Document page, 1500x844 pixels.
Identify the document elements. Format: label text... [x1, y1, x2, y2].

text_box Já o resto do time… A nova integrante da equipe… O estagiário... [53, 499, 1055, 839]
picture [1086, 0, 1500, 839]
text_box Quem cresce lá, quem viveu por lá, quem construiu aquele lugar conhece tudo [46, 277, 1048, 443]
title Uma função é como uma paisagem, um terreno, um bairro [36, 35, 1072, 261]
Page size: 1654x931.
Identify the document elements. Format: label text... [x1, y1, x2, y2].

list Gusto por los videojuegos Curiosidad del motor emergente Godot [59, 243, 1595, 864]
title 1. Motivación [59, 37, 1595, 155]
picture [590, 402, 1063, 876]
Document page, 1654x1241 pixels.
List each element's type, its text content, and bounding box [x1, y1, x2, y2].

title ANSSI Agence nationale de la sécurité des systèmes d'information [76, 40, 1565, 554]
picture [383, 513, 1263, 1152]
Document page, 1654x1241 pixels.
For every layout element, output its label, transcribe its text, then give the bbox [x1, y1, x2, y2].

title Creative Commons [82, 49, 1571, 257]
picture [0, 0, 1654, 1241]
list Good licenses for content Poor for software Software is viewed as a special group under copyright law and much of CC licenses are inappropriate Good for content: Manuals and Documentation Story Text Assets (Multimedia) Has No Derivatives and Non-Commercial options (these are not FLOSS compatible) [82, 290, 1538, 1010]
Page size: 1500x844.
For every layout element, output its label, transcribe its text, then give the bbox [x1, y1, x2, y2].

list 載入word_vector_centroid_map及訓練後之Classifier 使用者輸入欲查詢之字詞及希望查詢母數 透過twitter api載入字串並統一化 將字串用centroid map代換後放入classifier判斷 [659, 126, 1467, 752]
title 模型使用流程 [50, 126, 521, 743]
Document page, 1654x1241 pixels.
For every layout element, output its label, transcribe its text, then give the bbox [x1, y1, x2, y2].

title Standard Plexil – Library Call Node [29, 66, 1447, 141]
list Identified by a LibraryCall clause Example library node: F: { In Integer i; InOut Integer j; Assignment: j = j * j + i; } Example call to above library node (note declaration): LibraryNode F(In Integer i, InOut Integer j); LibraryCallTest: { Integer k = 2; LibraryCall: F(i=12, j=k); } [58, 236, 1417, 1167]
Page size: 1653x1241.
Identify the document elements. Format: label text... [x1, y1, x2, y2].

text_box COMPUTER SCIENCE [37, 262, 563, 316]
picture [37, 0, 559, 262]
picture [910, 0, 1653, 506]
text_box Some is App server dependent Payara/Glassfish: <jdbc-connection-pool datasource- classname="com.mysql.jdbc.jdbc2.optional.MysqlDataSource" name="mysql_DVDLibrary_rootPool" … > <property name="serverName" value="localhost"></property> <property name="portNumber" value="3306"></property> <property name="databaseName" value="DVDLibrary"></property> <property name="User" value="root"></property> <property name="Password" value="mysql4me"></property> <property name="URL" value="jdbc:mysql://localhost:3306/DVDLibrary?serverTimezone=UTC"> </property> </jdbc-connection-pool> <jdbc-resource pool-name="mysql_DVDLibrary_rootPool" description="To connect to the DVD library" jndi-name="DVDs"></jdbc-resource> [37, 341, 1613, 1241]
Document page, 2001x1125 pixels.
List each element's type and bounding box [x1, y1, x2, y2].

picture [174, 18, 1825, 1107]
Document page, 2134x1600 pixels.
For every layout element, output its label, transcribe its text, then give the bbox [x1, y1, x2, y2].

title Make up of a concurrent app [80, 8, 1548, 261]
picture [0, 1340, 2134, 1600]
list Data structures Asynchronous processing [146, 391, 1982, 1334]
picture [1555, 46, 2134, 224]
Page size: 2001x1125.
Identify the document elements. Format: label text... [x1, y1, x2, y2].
##########
### Your objective
Write out the items verbatim, beginning with their first line and stopping after the line that contains "title 模型使用流程 [50, 126, 521, 743]", with that line included.

### Solution below
Document page, 1500x844 pixels.
Identify the document elements. Format: label text... [x1, y1, x2, y2].

text_box Já o resto do time… A nova integrante da equipe… O estagiário... [53, 499, 1055, 839]
picture [1086, 0, 1500, 839]
text_box Quem cresce lá, quem viveu por lá, quem construiu aquele lugar conhece tudo [46, 277, 1048, 443]
title Uma função é como uma paisagem, um terreno, um bairro [36, 35, 1072, 261]
Page size: 1654x931.
Identify the document elements. Format: label text... [x1, y1, x2, y2].

list Gusto por los videojuegos Curiosidad del motor emergente Godot [59, 243, 1595, 864]
title 1. Motivación [59, 37, 1595, 155]
picture [590, 402, 1063, 876]
Document page, 1654x1241 pixels.
List each element's type, its text content, and bounding box [x1, y1, x2, y2].

title ANSSI Agence nationale de la sécurité des systèmes d'information [76, 40, 1565, 554]
picture [383, 513, 1263, 1152]
Document page, 1654x1241 pixels.
For every layout element, output its label, transcribe its text, then give the bbox [x1, y1, x2, y2].

title Creative Commons [82, 49, 1571, 257]
picture [0, 0, 1654, 1241]
list Good licenses for content Poor for software Software is viewed as a special group under copyright law and much of CC licenses are inappropriate Good for content: Manuals and Documentation Story Text Assets (Multimedia) Has No Derivatives and Non-Commercial options (these are not FLOSS compatible) [82, 290, 1538, 1010]
Page size: 1500x844.
For every layout element, output its label, transcribe its text, then give the bbox [x1, y1, x2, y2].

list 載入word_vector_centroid_map及訓練後之Classifier 使用者輸入欲查詢之字詞及希望查詢母數 透過twitter api載入字串並統一化 將字串用centroid map代換後放入classifier判斷 [659, 126, 1467, 752]
title 模型使用流程 [50, 126, 521, 743]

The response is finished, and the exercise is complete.